Doğduğumuz andan itibaren duygularla şekilleniriz. Sahip olduğumuz ilk unsur duygulardır. Bebeklikte kötü his ile ağlama ; daha iyi hissedince ise pozitif tepkiler vermek de duygulardan geçer.Çocuğunuz duyguları yaşarken bazı davranışsal tepkiler yansıtır.
Duygu düzenleme ise olumsuz duyguların olumsuz duygulara uygun şekilde dönüştürülmesi ve davranış problemlerini ortadan kaldırmayı içerir.
Çocuğunuz bir duygu yansıttığında ise ilk olarak o duyguyu anlamanız gereklidir. Örneğin, şuan üzgünsün , sinirlisin, mutlusun gibi. İlk olarak duygular çocuğa iletilmelidir direkt olarak davranışı iletildiğinde ise gösterdiği olumsuz davranışın şiddeti daha da artabilir. Bu açıdan bakıldığında ilk olarak duyguyu anlamak ve ardından çocuğa yansımak çok önemlidir. Sonrasında ise davranış yansıtmalarına geçilebilir. Örneğin, sinirlendiğin için yemeğini yere attın gibi.
Çocuğunuz bazı durumlarda hissettiği duyguları anlamlandıramayabilir ve yaşadığı o duygunun belirsizliğiyle agresif davranışlar gösterebilir ya da çekingen davranabilir.
İçinde bulunduğu durumu anlamlandıamadığında çocucuğa o durumu anlamasına ve hissettiği duyguyu anlamasında destek olmak önem taşır.
Mutluluk kadar üzüntü ve öfke de insanların sahip olduğu duygulardır. Bu nedenle çocuğunuzun hissettiği hiç bir duyguyu bastırmamalı ve görmezden gelmemelisiniz.
Diğer bir dikkat edilmesi gereken unsur ise cinsiyetçi tutumlardır. Tüm duygular cinsiyetten bağımsız olarak tüm insanlara yöneliktir bu sebeple cinsiyete bağlı duyguları yansıtmak zayıflık olarak görülmemelidir.

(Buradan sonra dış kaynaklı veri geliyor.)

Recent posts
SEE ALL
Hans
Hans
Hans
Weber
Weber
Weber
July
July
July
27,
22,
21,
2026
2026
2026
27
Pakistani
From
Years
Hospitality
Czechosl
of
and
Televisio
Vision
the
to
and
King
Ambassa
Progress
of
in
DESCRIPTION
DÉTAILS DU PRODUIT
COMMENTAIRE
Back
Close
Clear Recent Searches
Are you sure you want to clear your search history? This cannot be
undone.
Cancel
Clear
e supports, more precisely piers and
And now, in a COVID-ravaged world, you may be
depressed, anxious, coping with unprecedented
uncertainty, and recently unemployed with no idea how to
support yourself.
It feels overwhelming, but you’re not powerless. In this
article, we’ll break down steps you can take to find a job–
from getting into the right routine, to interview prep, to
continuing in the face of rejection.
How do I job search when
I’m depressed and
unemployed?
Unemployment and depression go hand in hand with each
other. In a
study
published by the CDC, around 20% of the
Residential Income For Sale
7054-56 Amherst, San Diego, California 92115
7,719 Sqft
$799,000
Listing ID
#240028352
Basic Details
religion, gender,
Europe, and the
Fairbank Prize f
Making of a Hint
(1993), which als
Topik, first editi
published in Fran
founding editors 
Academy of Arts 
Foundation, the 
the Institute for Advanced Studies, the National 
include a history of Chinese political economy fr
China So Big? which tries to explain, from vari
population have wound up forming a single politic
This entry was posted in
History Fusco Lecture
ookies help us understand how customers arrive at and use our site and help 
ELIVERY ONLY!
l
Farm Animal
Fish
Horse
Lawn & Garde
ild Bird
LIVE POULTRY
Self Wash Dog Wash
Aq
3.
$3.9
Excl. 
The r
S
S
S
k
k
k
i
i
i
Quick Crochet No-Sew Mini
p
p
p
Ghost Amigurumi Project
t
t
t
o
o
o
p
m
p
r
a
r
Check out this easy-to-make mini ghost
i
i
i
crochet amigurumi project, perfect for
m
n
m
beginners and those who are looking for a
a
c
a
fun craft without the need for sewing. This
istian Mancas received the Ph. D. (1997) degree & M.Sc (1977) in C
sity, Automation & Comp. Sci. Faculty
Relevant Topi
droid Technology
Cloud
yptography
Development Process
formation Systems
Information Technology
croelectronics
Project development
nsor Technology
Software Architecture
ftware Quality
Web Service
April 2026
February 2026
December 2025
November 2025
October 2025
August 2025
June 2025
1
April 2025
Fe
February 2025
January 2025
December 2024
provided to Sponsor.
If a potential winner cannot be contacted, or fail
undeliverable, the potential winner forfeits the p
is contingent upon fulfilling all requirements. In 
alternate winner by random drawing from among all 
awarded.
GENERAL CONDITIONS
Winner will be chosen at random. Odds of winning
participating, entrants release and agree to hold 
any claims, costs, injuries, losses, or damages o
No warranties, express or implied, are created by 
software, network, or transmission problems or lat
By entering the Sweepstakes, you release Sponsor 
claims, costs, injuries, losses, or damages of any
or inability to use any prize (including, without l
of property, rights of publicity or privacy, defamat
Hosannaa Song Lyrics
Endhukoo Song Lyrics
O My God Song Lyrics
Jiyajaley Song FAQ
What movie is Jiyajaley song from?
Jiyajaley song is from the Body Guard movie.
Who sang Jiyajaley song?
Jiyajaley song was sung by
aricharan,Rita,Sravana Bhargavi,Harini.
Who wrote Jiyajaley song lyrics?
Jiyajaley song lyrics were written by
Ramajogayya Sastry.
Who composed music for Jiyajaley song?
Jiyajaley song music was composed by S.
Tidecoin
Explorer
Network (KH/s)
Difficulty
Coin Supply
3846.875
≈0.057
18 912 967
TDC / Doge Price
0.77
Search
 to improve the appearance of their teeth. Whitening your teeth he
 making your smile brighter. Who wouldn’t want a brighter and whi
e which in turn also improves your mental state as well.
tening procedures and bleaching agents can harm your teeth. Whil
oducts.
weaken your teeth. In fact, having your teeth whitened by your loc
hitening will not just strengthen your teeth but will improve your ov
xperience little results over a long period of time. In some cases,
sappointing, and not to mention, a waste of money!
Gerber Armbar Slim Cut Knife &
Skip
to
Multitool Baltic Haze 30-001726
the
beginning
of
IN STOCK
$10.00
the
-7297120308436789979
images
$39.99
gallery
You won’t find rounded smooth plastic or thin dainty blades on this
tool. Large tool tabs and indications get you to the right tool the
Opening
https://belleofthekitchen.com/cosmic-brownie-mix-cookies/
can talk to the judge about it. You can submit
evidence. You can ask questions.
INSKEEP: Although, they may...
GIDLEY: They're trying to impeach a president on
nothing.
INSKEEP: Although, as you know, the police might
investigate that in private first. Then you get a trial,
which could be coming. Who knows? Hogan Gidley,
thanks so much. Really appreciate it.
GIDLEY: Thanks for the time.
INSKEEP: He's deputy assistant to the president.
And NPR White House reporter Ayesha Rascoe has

Erkekler ağlamaz, üzülmez ; kadınlar bağırmaz ,sinirlenmez gibi toplumsal cinsiyeti ifadeler çocuğunuzun duygularını bastırmasına ve duygu düzenlemesini yapamaması sonucunda davranışlara olumsuz yansımasına sebebiyet verebilir.
Özetle, çocuklar hisseder ve davranır. Davranışları üzerine çok düşünmezler. Bazen bazı durumlarda nasıl hissettiklerini tanıyamayabilirler. Bu nedenle duygularının doğru bir şekilde yansıtılması ve olumlu davranışlarla düzenlemesi önem taşır.